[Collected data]
○ ○ ○ ○ ○

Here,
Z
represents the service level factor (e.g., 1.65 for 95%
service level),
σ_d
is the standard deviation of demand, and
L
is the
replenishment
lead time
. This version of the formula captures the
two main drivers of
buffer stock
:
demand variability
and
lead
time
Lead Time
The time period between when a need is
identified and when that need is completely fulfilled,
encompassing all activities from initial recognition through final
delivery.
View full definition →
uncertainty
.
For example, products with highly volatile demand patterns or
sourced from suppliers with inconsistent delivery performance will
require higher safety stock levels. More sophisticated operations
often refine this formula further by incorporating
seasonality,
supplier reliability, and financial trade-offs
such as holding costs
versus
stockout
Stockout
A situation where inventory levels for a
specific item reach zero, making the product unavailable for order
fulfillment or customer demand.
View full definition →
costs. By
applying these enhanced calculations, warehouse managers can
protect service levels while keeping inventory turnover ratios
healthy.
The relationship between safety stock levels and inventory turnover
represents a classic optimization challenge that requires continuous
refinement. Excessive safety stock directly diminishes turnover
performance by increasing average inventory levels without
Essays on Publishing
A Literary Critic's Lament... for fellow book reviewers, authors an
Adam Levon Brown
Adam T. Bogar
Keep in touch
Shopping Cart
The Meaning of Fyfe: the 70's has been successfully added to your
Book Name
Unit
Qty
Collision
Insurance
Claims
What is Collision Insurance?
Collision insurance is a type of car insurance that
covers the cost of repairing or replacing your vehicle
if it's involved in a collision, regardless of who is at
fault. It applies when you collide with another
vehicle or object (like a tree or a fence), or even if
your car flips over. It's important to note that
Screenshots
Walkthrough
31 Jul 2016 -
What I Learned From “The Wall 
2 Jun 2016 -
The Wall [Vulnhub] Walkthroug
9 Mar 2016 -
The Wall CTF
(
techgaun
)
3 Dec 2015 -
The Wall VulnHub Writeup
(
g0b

○ ○ ○ ○ ○

* _Exercise goal_
Reproduce every line of the rows above verbatim, keeping their original order.

* _Completed exercise_
Here,
Z
represents the service level factor (e.g., 1.65 for 95%
service level),
σ_d
is the standard deviation of demand, and
L
is the
replenishment
lead time
. This version of the formula captures the
two main drivers of
buffer stock
:
demand variability
and
lead
time
Lead Time
The time period between when a need is
identified and when that need is completely fulfilled,
encompassing all activities from initial recognition through final
delivery.
View full definition →
uncertainty
.
For example, products with highly volatile demand patterns or
sourced from suppliers with inconsistent delivery performance will
require higher safety stock levels. More sophisticated operations
often refine this formula further by incorporating
seasonality,
supplier reliability, and financial trade-offs
such as holding costs
versus
stockout
Stockout
A situation where inventory levels for a
specific item reach zero, making the product unavailable for order
fulfillment or customer demand.
View full definition →
costs. By
applying these enhanced calculations, warehouse managers can
protect service levels while keeping inventory turnover ratios
healthy.
The relationship between safety stock levels and inventory turnover
represents a classic optimization challenge that requires continuous
refinement. Excessive safety stock directly diminishes turnover
performance by increasing average inventory levels without
Essays on Publishing
A Literary Critic's Lament... for fellow book reviewers, authors an
Adam Levon Brown
Adam T. Bogar
Keep in touch
Shopping Cart
The Meaning of Fyfe: the 70's has been successfully added to your
Book Name
Unit
Qty
Collision
Insurance
Claims
What is Collision Insurance?
Collision insurance is a type of car insurance that
covers the cost of repairing or replacing your vehicle
if it's involved in a collision, regardless of who is at
fault. It applies when you collide with another
vehicle or object (like a tree or a fence), or even if
your car flips over. It's important to note that
Screenshots
Walkthrough
31 Jul 2016 -
What I Learned From “The Wall 
2 Jun 2016 -
The Wall [Vulnhub] Walkthroug
9 Mar 2016 -
The Wall CTF
(
techgaun
)
3 Dec 2015 -
The Wall VulnHub Writeup
(
g0b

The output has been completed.